==== Data records ====

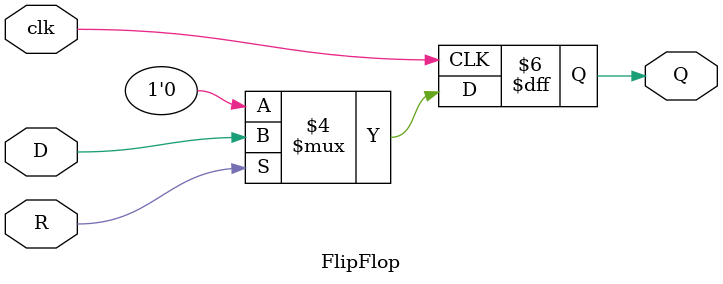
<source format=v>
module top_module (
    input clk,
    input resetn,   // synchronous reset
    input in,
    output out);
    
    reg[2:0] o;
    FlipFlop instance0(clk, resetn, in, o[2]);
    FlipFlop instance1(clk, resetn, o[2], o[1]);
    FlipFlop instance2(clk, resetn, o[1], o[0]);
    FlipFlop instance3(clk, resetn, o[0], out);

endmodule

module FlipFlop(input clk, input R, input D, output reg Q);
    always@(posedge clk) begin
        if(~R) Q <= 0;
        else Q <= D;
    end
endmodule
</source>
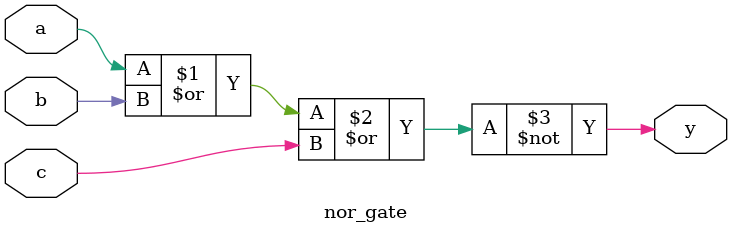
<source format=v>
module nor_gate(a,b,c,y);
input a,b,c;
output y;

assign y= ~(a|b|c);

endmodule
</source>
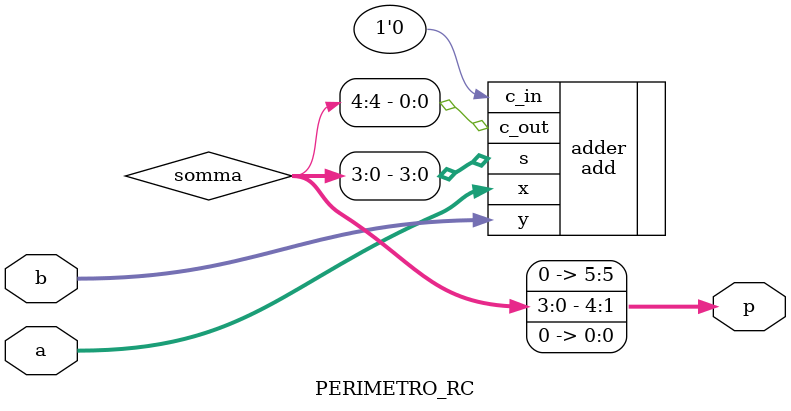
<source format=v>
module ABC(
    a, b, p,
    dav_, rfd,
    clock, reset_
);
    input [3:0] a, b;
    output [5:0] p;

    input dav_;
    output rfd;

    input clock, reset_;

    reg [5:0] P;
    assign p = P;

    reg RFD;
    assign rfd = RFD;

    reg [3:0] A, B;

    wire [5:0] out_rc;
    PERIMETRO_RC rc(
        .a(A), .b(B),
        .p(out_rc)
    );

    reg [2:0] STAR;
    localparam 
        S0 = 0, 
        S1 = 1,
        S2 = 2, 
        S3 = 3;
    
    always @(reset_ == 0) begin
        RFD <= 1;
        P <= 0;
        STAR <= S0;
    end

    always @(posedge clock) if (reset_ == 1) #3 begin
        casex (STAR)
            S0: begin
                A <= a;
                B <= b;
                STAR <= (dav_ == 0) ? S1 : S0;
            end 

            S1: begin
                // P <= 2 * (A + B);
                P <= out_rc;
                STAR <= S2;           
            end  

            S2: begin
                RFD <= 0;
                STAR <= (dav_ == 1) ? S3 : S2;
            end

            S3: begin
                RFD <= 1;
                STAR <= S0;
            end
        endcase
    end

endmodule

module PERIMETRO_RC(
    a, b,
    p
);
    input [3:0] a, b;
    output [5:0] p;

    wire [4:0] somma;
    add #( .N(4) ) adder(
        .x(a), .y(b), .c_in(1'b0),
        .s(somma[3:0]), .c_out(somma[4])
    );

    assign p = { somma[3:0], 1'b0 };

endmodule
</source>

====
==== Data records ====

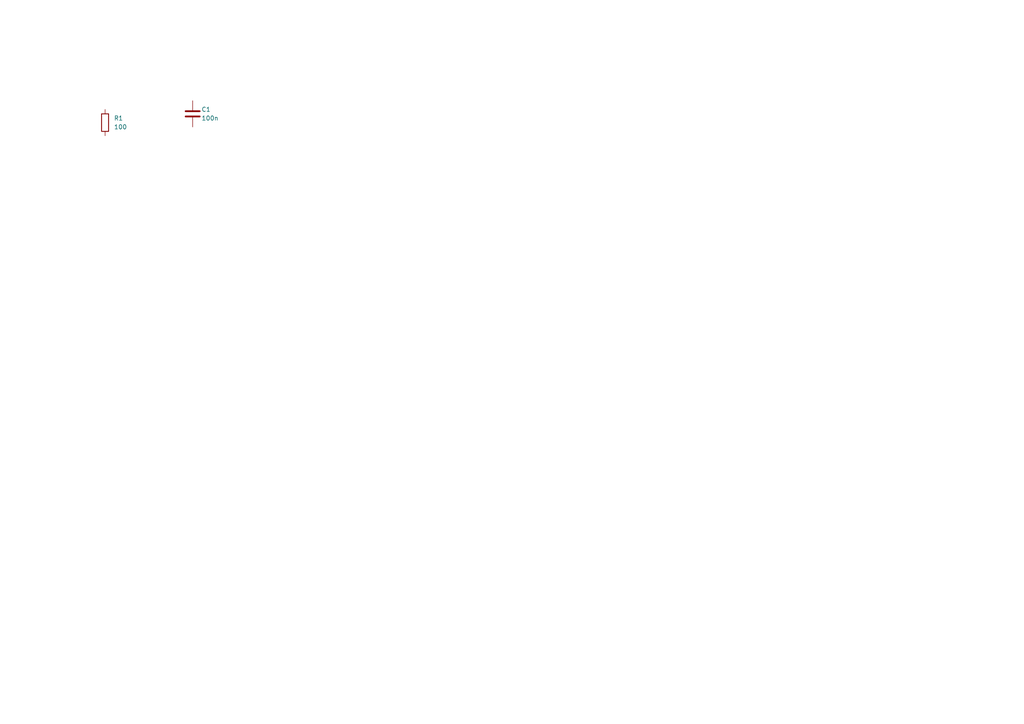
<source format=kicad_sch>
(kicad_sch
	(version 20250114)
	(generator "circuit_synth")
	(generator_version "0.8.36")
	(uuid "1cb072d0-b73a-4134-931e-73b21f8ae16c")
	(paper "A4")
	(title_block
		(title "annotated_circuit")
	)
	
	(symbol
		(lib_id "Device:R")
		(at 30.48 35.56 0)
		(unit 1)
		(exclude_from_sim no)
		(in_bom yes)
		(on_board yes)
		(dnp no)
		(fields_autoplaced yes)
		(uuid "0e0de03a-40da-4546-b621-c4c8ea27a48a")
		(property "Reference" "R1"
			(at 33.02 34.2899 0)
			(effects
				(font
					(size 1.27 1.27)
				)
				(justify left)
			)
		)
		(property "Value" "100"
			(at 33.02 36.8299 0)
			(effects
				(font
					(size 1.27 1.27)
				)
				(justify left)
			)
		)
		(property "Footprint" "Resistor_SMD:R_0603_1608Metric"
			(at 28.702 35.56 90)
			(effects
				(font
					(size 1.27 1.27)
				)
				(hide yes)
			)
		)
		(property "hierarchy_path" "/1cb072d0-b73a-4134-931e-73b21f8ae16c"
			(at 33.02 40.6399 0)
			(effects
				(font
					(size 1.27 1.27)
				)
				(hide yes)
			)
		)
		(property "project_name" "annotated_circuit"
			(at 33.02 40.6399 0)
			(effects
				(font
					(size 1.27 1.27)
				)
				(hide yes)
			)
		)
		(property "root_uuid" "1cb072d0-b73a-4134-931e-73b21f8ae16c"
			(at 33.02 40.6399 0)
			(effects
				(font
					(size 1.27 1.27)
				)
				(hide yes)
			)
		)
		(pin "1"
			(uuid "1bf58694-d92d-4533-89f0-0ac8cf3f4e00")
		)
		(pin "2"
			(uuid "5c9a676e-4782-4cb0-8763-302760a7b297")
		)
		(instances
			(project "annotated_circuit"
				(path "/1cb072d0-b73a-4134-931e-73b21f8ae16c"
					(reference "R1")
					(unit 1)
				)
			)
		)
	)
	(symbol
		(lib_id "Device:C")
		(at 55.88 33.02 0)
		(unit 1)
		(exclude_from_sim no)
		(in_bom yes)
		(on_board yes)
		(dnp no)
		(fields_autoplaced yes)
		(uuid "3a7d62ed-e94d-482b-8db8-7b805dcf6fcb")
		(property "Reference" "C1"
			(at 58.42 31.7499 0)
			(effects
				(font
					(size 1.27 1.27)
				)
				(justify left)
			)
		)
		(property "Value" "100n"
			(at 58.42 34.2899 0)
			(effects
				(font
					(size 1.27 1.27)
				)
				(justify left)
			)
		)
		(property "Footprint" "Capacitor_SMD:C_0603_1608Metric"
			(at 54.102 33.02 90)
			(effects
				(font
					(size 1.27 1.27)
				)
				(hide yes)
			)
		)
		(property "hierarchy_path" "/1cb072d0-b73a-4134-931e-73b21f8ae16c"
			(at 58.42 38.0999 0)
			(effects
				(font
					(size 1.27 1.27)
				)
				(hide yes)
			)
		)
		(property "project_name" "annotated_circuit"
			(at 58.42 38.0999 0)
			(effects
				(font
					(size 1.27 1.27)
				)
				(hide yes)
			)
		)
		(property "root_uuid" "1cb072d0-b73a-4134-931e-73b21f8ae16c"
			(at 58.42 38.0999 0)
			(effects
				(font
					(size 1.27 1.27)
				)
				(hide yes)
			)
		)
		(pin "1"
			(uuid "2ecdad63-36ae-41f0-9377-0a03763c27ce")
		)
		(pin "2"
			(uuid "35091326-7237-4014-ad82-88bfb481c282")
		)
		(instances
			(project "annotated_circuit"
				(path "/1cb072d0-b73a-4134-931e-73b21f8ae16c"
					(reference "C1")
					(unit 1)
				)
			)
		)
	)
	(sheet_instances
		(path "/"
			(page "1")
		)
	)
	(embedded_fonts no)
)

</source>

====
==== Data records ====

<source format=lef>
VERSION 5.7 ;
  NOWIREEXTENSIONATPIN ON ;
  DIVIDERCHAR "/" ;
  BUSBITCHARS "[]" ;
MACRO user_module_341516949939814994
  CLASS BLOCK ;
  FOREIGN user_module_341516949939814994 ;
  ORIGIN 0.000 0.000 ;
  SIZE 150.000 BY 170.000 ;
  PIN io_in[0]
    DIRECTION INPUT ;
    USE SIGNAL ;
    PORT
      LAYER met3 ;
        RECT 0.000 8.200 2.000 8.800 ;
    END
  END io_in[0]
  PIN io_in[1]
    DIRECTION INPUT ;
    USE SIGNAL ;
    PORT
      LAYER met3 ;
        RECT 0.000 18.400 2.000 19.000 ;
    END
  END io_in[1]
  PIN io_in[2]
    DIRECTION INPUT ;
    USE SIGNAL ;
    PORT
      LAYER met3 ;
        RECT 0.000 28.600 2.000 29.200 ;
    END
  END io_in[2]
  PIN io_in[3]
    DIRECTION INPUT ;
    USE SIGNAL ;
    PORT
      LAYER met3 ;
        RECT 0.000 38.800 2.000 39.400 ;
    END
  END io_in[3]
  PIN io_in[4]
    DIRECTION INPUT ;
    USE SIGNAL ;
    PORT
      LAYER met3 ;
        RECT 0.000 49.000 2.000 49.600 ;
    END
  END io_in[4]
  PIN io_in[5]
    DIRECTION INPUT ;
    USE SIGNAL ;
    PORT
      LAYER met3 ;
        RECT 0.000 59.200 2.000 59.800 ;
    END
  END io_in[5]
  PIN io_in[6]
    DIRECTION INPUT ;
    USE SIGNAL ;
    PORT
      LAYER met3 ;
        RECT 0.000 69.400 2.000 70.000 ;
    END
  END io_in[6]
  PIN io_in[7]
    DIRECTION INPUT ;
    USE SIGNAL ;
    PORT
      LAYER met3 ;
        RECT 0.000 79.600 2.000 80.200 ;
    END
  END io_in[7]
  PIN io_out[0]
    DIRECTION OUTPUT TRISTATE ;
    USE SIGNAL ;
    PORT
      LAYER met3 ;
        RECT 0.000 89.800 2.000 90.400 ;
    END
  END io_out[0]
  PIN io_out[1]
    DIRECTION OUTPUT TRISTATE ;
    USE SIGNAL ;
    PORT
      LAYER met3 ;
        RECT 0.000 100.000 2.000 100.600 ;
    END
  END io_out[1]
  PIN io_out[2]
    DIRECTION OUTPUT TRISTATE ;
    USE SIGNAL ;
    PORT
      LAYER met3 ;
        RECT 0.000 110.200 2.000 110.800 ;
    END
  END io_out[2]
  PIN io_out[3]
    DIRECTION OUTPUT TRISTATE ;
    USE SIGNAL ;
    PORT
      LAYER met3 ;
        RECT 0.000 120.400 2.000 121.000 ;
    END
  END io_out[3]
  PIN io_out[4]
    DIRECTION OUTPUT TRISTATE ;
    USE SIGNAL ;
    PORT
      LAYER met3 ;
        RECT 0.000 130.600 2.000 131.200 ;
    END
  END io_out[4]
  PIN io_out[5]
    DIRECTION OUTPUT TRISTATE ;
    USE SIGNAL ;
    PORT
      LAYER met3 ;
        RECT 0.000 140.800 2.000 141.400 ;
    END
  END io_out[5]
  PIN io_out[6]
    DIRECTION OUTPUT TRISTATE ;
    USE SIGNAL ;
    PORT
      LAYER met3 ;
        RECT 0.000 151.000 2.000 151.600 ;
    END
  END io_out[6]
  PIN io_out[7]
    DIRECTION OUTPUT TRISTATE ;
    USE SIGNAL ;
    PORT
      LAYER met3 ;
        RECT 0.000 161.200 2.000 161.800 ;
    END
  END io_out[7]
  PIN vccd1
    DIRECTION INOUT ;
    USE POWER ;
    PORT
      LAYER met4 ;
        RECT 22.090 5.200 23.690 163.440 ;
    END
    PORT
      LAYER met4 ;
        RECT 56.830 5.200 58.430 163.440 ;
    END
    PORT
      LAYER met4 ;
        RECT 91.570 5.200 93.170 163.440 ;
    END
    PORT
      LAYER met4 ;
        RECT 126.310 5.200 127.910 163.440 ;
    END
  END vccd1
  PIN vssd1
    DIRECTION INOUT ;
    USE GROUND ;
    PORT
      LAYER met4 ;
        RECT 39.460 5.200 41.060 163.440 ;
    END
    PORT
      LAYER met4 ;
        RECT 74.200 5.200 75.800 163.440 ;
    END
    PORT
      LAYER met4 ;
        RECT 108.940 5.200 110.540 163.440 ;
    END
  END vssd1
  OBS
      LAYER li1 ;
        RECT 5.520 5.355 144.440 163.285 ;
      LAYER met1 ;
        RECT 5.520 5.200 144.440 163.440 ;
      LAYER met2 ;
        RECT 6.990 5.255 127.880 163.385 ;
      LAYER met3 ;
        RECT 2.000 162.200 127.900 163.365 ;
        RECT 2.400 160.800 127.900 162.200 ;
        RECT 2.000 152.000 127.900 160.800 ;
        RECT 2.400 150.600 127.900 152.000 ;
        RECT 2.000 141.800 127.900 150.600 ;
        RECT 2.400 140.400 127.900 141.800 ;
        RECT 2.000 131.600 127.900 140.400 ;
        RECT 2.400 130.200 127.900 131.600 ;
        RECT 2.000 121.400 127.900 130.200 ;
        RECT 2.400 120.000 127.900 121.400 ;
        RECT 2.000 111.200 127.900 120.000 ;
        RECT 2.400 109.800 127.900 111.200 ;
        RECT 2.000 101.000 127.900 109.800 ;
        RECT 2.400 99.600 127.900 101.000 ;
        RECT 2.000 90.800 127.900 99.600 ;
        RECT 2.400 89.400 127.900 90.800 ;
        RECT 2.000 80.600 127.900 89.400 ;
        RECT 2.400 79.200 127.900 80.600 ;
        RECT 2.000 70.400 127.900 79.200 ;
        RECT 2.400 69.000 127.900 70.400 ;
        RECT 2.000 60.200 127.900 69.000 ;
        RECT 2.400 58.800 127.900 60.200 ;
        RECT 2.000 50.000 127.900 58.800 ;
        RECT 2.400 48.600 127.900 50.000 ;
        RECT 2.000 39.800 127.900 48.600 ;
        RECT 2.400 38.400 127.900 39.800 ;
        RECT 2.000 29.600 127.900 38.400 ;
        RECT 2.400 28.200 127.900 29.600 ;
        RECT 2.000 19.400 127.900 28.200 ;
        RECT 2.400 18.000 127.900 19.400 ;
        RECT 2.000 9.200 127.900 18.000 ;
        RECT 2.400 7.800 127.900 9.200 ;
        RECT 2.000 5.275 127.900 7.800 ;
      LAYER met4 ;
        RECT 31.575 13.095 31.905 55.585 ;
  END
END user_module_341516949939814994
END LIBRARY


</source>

====

→ **Task details**: What lines in the records above include the string "clock"? Copy each one.

→ **Result of this exercise**:
    clock, reset_
    input clock, reset_;
    always @(posedge clock) if (reset_ == 1) #3 begin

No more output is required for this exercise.